[Exercise] Go through the entries one line at a time, and gather every line that has the word "segmentation".

━━━ Data to use ━━━

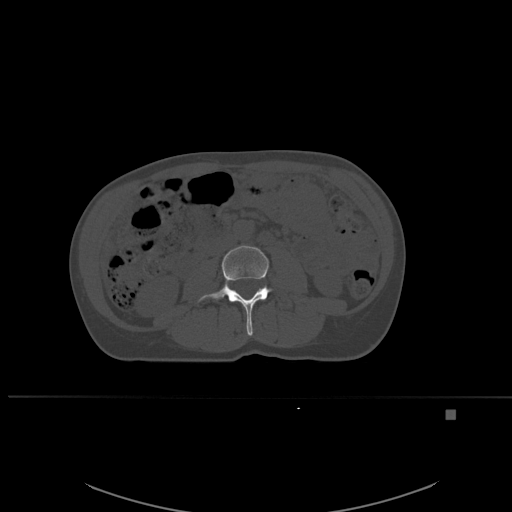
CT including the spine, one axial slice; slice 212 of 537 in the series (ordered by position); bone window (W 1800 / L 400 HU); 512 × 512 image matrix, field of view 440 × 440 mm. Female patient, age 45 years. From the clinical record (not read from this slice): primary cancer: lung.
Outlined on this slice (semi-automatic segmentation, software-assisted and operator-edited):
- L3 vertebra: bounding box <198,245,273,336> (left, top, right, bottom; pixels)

━━━
━━━ Data to use ━━━

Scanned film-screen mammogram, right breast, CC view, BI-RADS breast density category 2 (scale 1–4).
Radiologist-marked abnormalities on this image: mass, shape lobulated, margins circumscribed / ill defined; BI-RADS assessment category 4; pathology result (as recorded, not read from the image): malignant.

━━━
━━━ Data to use ━━━

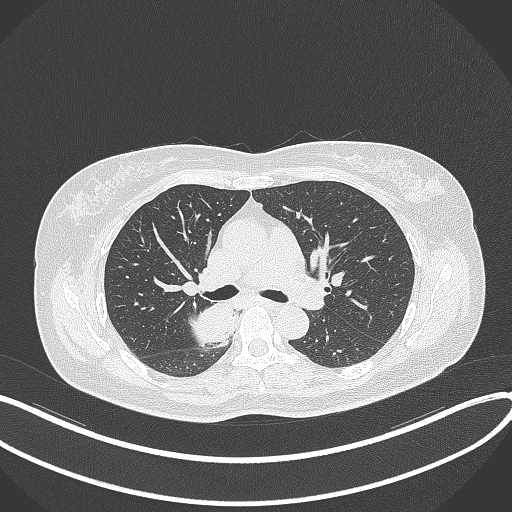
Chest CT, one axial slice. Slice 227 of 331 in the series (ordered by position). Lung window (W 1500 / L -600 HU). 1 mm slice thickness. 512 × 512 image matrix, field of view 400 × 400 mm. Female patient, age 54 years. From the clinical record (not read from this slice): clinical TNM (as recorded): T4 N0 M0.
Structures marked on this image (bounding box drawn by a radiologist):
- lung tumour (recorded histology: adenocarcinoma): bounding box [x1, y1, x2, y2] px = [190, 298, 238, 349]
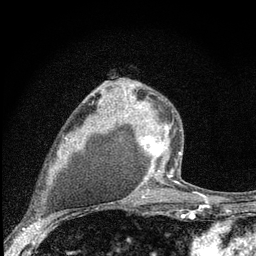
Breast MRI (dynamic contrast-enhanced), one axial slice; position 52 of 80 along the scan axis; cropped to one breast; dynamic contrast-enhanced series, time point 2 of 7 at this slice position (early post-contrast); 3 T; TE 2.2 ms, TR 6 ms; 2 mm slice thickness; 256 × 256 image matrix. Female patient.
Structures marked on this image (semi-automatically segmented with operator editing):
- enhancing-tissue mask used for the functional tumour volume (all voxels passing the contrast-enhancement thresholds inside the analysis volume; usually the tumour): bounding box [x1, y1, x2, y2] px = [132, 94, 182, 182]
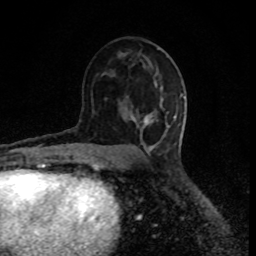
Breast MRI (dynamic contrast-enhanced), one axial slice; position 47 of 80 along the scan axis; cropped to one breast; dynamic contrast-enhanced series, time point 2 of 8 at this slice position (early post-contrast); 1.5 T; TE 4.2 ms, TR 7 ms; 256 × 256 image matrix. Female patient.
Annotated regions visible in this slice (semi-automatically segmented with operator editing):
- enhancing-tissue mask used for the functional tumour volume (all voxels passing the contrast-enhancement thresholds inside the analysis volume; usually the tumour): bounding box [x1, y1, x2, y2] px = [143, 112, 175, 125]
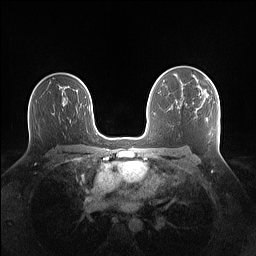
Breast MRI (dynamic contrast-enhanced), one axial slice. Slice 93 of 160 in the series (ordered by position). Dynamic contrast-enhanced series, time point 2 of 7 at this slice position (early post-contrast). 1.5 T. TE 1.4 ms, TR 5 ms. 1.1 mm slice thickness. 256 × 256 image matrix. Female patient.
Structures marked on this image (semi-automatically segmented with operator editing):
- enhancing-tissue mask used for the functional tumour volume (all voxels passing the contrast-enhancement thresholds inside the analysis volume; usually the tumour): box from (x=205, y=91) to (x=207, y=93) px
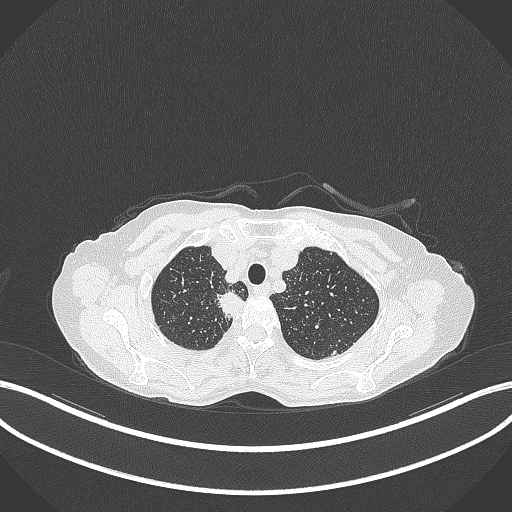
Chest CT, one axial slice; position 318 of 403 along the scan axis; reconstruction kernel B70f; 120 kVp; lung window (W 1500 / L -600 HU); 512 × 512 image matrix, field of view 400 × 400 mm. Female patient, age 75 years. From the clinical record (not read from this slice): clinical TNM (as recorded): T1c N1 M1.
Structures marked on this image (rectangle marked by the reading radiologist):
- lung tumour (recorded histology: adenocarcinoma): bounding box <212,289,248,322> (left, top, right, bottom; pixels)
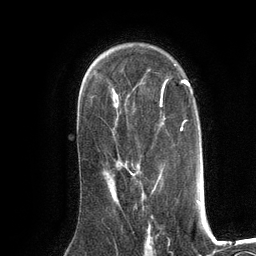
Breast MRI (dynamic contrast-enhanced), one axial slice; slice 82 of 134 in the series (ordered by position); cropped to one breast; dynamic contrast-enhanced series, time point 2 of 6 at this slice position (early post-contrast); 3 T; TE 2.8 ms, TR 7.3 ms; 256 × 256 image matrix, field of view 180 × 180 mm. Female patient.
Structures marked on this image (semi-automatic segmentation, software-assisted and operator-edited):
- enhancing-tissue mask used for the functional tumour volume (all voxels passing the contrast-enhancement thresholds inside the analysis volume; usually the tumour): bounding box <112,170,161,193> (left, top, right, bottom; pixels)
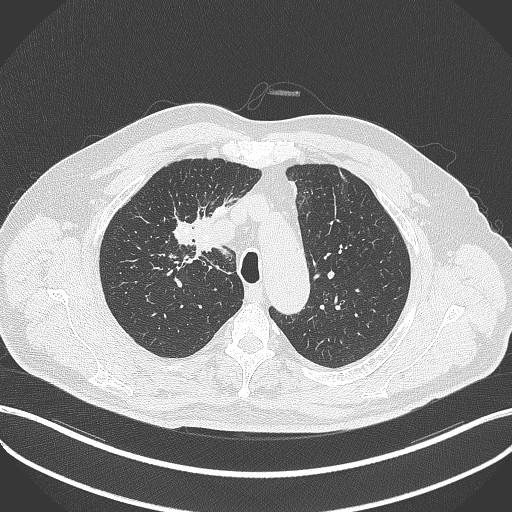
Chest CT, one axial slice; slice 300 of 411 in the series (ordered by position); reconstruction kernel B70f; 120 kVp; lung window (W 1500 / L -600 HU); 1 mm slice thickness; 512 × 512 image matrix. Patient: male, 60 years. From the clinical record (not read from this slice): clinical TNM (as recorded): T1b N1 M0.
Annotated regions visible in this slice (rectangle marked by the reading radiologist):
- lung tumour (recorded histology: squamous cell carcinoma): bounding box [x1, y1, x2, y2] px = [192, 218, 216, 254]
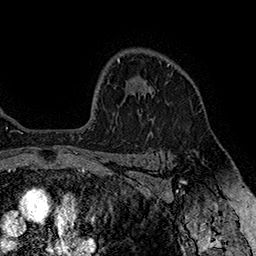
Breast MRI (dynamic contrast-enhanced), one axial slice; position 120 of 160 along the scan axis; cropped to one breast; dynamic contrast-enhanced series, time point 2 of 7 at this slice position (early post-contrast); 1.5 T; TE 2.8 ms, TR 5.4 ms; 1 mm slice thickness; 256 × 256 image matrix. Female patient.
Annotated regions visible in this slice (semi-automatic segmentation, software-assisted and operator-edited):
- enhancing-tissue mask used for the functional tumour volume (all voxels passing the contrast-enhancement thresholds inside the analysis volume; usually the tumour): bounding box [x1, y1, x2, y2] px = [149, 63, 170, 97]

━━━

[Answer]
Outlined on this slice (semi-automatic segmentation, software-assisted and operator-edited):
Structures marked on this image (semi-automatic segmentation, software-assisted and operator-edited):
Annotated regions visible in this slice (semi-automatic segmentation, software-assisted and operator-edited):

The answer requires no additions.